Neither Rosinger’s lawyers nor P&G responded to requests for comment.
According to court records, Rosinger and Rollison met at Tyler State Park when they were in their 20s and began dating in 1978. After living in Newtown, the couple moved to Sullivan County, where Rollison bought a home.
There, Ms. Rossinger began working as a waitress, and in 1986 Mr. Rollison got a job at a nearby P&G plant. A year later, Mr. Rollison joined the company’s employee profit-sharing savings plan and named Ms. Rossinger as the beneficiary and “housemate,” according to court documents.
The couple separated in 1989, and her estate alleges in court documents that Rosinger was unfaithful. Rosinger, meanwhile, said in a 2022 affidavit that she broke up with Rollison because she wanted to get married and have children and Rollison wasn’t interested. She married him in 1990 and had two children with him before he died, according to court documents.
Meanwhile, Rollison began dating another woman, Mary Lou Murray, in 1991. The two broke up in 2014. Court records show that Murray was at one point listed as a beneficiary on Rollison’s life insurance, but Rollison removed her from the account after the couple split up. The two never married, and a federal court ruled in 2021 that Murray cannot receive any severance pay from P&G.
The fact that Rollison changed the beneficiaries on his other accounts after major life events shows he was “good faith” in the designations, Gould said. As for the status of Rollison’s retirement plan, he added, P&G is to blame.
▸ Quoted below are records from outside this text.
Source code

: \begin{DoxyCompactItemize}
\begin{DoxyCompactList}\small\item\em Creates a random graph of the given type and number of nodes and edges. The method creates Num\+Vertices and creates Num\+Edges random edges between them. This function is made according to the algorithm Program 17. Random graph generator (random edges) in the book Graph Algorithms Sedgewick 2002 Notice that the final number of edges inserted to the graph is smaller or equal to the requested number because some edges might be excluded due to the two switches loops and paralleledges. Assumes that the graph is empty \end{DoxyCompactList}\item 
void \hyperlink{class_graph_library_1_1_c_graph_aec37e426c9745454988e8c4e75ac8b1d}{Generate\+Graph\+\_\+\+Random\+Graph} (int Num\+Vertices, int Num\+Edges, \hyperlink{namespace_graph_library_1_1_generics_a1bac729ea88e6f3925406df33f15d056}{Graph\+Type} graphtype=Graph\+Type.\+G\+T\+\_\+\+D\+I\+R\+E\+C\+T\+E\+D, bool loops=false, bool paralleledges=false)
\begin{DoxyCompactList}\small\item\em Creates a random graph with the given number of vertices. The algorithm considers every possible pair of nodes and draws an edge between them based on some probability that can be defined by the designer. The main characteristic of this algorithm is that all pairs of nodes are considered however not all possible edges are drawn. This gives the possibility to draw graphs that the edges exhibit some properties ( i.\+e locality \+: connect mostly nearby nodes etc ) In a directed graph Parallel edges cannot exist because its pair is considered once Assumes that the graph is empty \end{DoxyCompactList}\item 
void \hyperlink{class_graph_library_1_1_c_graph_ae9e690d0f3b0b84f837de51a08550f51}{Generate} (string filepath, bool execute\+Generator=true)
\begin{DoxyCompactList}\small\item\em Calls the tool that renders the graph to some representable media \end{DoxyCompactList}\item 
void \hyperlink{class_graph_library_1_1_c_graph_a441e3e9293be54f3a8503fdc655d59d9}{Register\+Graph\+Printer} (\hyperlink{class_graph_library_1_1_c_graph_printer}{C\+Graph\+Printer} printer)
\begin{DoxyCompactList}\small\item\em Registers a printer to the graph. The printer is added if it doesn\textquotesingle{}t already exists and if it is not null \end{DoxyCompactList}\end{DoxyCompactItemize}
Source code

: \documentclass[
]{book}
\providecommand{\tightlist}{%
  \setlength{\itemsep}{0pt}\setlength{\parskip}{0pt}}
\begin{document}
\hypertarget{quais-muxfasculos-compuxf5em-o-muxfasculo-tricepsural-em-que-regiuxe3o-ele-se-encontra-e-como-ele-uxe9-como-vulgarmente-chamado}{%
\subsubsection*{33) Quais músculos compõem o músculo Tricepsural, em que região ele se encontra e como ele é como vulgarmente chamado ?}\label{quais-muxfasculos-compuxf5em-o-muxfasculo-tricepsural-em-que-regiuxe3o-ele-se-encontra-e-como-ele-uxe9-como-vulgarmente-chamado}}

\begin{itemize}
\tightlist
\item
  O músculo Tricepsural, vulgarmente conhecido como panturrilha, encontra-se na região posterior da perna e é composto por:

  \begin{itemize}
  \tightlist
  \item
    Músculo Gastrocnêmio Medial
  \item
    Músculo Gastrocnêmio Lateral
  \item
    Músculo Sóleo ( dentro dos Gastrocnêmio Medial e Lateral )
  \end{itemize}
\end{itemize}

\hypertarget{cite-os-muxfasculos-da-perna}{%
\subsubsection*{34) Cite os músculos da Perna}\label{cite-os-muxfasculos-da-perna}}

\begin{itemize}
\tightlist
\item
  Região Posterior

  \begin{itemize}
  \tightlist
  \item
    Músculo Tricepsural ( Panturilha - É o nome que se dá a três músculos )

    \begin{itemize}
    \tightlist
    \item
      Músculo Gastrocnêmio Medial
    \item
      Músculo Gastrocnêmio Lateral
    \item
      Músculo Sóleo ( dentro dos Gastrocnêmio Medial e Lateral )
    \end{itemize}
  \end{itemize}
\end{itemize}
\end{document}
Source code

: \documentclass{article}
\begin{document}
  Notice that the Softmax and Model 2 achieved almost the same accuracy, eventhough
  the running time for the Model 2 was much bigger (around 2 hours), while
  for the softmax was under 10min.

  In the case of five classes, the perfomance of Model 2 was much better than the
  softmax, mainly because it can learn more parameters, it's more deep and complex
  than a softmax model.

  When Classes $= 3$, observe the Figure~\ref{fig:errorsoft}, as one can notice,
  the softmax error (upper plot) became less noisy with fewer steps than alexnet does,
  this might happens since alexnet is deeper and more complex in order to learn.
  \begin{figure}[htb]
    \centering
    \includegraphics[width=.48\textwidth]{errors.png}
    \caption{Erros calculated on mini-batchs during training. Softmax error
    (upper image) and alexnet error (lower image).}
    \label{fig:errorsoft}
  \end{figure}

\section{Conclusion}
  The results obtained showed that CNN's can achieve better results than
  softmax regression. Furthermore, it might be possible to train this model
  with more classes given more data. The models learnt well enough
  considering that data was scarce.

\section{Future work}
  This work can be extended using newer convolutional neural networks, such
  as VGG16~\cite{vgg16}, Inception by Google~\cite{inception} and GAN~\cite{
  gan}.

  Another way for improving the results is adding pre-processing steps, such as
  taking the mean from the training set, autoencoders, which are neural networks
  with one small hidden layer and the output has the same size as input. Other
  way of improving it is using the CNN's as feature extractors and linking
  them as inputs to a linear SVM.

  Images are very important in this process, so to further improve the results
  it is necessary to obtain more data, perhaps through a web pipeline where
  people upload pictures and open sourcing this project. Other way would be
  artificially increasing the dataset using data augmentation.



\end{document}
“He would have chosen his family,” Gould said. “He has siblings, nieces and nephews.”
But because Rosinger’s name remained on Rolison’s handwritten retirement plan form, she could inherit the funds in the account because federal law requires companies to pay the plan’s last named beneficiary. P&G filed a lawsuit in federal court in 2017 asking the court to determine who should receive the funds, and in 2020 the court ordered the company to pay Rosinger. Reconfirm in AprilBut lawyers for Rollison’s estate have filed a petition for a new trial and to have the decision overturned in the 3rd Circuit Court of Appeals, according to court records.
The estate alleges that P&G breached its fiduciary duties by inadequately communicating with Rollison about beneficiary options, and that the messages Rollison received about his accounts could easily have been misinterpreted.
For example, one message indicated that Rollison “did not make a beneficiary designation online” and that “any prior beneficiary designations enrolled in the plan would be retained by P&G,” court documents state. Gould said P&G’s messages were too general.
But the company maintains that its communications were adequate and that it routinely warned account holders when they were changing service providers for plans that moved to an all-online format in 2015. In her April ruling, U.S. District Judge Karolyn Mehalchik wrote that P&G notified Rollison of his beneficiary options “numerously” between 1989 and 2015 and that Rollison should have known how to change his designation.
“Despite notice and instructions, Mr. Rollison failed to designate new beneficiaries for the P&G investment plan,” Mehalchick wrote. As a result, she added, Mr. Rosinger is “the rightful and lawful beneficiary of the plan funds.”
As the legal battle over Rollison’s retirement account continues, the funds in the account remain in escrow and have yet to be distributed.